─── BLOC DE TEXTE ───

M. Mounahi Abdoulphata
Le Fonds d’Appui à la Formation Professionnelle et à l’apprentissage (FAFPA) œuvre, depuis quelques années, pour améliorer et adapter les compétences des jeunes au Niger. Monsieur le Directeur Général, voudriez-vous nous rappeler brièvement les objectifs du Fonds et où en sommes-nous par rapport à l’impact de vos actions ?
Le Fonds d’Appui à la Formation Professionnelle et à l’Apprentissage est un Établissement Public, dont le principal objectif est de contribuer, par le financement, à la mise en œuvre de la politique du Gouvernement en matière d’Enseignement et de Formation Techniques et Professionnels (EFTP) notamment dans les domaines de la formation professionnelle continue, diplômante, qualifiante, par apprentissage, de l’orientation, de l’accompagnement et de l’insertion professionnelle.

───

TRAVAIL DEMANDÉ:
D'après l'entretien consacré au FAFPA, quel est le statut du Fonds d'Appui à la Formation Professionnelle et à l'Apprentissage ? Veuillez vous appuyer uniquement sur l'entretien consacré au FAFPA.

─── ENTRÉES DE DONNÉES ───

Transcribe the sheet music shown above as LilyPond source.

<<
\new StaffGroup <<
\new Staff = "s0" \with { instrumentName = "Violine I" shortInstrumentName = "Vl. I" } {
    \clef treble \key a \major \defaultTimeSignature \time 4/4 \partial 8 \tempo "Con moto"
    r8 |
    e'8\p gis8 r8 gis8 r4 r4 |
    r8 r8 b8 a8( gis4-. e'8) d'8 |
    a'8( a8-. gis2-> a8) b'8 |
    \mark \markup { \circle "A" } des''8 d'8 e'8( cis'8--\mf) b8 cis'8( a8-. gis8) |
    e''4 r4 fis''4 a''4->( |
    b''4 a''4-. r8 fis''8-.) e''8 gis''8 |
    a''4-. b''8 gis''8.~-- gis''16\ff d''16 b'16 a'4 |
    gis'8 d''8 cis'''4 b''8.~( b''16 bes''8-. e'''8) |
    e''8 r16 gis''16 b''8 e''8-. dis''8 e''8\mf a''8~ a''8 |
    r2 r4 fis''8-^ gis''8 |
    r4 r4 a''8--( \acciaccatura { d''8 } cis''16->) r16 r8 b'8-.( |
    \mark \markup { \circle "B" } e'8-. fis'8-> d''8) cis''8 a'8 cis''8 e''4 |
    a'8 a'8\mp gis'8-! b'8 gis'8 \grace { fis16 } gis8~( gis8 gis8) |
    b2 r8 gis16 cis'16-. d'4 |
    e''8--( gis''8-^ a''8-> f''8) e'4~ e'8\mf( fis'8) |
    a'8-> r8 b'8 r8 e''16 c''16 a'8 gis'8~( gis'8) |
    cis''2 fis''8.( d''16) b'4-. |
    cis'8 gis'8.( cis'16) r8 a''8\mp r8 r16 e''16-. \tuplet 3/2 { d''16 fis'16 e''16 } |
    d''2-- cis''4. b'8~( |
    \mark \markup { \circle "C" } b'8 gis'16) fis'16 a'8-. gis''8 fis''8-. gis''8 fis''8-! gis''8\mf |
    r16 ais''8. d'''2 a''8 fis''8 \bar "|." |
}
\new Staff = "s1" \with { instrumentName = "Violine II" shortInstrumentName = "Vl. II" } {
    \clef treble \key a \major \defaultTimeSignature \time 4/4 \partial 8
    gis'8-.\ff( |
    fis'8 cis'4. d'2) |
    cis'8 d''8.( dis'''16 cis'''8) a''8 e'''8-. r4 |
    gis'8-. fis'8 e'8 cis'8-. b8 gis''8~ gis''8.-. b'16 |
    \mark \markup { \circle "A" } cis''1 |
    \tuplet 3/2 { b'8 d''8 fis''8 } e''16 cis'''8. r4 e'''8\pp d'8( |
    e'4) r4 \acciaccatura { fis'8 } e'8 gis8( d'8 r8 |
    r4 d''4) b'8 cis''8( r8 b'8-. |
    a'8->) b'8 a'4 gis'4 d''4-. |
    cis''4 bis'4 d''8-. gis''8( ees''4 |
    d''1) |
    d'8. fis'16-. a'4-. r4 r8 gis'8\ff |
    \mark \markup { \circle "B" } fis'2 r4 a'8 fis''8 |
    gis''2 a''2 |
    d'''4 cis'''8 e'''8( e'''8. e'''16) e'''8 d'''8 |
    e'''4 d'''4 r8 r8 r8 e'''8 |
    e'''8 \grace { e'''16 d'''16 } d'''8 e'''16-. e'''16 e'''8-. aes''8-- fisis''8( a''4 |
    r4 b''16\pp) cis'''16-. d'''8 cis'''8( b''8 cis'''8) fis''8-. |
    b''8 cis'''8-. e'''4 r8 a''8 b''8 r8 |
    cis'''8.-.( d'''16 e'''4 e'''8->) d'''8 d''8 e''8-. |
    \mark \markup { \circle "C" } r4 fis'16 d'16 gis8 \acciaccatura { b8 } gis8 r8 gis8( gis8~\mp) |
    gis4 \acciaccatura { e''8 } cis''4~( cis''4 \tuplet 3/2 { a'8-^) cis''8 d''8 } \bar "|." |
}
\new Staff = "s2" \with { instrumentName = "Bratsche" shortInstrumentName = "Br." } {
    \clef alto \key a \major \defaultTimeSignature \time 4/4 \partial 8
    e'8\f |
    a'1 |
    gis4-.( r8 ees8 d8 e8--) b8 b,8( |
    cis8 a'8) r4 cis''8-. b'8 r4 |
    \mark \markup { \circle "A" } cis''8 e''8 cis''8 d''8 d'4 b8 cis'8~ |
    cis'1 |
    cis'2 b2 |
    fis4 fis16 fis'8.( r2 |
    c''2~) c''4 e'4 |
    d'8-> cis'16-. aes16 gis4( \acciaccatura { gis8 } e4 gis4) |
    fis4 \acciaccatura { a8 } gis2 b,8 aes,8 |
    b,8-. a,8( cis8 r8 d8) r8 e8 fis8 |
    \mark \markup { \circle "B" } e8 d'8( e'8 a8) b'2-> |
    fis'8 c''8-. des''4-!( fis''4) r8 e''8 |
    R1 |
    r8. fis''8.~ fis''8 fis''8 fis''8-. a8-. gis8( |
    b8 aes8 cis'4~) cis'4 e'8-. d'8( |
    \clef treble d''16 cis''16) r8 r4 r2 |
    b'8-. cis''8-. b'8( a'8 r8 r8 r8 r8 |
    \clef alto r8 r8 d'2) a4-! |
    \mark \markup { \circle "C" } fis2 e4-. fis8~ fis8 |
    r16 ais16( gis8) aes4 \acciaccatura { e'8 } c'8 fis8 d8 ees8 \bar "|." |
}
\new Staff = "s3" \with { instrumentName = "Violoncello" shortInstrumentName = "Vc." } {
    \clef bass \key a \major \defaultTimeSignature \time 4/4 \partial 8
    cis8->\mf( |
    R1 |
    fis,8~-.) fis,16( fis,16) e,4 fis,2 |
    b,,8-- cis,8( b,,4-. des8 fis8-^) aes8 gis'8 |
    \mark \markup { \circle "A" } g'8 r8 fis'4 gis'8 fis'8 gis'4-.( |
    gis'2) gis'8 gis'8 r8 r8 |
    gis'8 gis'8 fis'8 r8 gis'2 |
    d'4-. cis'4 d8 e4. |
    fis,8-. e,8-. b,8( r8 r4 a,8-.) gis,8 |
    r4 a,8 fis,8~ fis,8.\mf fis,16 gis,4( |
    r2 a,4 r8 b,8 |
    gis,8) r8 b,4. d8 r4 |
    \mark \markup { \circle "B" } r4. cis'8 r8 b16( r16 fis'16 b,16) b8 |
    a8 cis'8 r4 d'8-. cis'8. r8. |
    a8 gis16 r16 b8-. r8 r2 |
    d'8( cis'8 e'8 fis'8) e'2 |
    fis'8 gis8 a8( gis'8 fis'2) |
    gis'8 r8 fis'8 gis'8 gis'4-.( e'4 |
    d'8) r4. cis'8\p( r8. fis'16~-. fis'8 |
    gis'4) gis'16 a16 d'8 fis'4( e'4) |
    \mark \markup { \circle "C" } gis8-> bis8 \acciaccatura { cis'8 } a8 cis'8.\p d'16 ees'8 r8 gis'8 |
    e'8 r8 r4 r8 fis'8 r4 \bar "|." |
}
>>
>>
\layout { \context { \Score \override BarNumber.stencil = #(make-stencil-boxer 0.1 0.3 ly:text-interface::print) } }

───

RÉPONSE RÉDIGÉE:
C'est un Établissement Public.